(Itens listados em um conjunto de dados)

════════

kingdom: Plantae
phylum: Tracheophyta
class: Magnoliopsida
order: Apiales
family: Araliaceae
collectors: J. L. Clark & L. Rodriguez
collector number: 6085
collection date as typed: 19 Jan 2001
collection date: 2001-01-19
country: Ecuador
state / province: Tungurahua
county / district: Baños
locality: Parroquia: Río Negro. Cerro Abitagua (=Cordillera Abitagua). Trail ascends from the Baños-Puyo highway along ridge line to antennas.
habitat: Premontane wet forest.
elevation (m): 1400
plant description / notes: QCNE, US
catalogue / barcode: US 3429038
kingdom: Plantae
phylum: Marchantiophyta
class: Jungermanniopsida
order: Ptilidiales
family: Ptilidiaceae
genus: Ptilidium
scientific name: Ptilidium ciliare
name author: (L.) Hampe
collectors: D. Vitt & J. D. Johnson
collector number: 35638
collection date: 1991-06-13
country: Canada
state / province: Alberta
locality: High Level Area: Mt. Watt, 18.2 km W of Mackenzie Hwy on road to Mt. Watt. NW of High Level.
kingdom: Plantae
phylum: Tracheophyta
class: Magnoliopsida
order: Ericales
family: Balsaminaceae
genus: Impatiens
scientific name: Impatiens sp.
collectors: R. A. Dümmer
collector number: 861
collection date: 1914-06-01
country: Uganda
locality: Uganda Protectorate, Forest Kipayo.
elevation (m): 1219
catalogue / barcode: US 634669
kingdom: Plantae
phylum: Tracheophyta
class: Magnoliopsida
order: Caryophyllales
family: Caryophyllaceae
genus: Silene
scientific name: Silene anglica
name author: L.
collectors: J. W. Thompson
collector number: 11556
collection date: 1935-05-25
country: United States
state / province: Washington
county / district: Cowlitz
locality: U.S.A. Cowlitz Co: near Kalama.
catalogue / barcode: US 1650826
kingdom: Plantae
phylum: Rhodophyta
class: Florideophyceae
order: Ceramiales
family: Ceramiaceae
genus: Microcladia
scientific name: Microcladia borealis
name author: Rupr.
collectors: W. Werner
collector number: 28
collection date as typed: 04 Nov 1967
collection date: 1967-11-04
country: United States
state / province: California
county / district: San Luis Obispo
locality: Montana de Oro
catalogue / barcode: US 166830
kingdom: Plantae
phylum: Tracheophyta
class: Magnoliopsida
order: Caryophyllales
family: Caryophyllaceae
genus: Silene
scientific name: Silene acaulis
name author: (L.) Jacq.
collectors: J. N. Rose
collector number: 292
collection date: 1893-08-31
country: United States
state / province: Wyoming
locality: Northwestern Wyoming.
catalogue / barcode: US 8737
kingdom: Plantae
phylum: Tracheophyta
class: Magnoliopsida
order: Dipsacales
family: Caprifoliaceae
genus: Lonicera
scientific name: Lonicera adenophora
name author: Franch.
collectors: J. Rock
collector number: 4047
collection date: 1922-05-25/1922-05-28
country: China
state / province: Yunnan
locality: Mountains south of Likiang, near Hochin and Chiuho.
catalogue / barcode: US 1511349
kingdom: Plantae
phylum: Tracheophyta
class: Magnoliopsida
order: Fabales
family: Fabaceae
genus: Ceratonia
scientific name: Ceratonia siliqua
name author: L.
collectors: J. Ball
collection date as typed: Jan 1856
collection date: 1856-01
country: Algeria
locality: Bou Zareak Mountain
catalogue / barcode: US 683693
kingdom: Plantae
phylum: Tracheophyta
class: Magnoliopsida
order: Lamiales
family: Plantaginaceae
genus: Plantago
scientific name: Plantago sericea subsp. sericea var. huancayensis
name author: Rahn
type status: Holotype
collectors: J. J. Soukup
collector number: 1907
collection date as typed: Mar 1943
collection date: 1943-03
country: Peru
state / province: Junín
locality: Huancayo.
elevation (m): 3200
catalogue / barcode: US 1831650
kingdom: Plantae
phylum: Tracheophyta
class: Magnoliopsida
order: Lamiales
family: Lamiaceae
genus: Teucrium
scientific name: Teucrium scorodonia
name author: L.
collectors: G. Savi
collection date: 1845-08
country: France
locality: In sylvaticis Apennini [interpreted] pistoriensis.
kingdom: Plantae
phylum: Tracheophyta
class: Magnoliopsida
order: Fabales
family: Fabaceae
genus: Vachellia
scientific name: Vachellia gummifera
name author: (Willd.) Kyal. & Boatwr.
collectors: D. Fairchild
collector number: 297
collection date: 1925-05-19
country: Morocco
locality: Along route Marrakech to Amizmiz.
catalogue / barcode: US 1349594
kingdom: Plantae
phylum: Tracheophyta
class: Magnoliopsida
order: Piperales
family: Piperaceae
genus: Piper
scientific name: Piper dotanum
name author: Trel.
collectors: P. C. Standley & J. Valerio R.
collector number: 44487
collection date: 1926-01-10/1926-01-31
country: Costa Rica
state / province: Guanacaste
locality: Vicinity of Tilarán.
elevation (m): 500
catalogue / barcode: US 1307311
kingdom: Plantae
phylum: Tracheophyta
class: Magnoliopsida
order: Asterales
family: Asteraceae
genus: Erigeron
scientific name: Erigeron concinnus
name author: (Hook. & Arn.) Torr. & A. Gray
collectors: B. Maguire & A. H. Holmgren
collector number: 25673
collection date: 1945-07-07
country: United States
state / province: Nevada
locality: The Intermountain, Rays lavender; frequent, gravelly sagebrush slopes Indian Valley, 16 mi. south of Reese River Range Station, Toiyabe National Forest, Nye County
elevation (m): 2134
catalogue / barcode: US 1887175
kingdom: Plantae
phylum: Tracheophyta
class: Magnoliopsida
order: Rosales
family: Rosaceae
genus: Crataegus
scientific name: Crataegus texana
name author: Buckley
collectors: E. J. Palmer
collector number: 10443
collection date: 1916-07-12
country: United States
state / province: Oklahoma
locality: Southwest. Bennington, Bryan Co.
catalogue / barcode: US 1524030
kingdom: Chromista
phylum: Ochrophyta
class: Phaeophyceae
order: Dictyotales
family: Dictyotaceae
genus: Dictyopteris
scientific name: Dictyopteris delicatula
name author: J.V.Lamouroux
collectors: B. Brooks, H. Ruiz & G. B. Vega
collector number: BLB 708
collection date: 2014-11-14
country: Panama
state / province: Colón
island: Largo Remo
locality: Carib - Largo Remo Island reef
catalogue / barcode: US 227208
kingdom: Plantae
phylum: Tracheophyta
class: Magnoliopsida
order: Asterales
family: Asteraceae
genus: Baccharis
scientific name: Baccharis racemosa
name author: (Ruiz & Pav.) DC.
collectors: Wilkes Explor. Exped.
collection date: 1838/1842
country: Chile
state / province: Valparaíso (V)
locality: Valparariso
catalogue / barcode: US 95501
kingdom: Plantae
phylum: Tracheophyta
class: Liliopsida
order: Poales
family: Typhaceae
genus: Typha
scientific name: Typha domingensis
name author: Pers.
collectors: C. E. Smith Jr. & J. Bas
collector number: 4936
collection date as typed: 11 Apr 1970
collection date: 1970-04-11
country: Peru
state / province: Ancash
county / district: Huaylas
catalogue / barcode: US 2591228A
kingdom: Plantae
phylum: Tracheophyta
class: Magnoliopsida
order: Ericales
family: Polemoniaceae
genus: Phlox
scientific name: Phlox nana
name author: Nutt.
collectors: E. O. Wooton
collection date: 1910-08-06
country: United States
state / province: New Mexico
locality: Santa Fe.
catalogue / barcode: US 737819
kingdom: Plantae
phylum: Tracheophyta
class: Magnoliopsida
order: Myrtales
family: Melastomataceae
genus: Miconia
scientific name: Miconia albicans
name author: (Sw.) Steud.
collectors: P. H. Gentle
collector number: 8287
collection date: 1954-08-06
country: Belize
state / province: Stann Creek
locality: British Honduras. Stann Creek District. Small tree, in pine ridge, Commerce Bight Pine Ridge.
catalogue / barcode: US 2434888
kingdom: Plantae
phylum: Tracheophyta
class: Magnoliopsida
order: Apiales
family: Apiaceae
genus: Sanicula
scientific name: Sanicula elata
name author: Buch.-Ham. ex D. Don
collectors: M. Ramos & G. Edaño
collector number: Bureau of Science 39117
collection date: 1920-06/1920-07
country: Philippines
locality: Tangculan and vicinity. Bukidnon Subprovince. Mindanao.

════════

▸ INSTRUÇÕES DA TAREFA
Copie, sem nenhuma alteração, tudo o que vai da linha que contém "scientific name: Ceratonia siliqua" até a linha que contém "collectors: J. J. Soukup" nas entradas acima, incluindo essas duas linhas.

▸ RESPOSTA AO EXERCÍCIO
scientific name: Ceratonia siliqua
name author: L.
collectors: J. Ball
collection date as typed: Jan 1856
collection date: 1856-01
country: Algeria
locality: Bou Zareak Mountain
catalogue / barcode: US 683693
kingdom: Plantae
phylum: Tracheophyta
class: Magnoliopsida
order: Lamiales
family: Plantaginaceae
genus: Plantago
scientific name: Plantago sericea subsp. sericea var. huancayensis
name author: Rahn
type status: Holotype
collectors: J. J. Soukup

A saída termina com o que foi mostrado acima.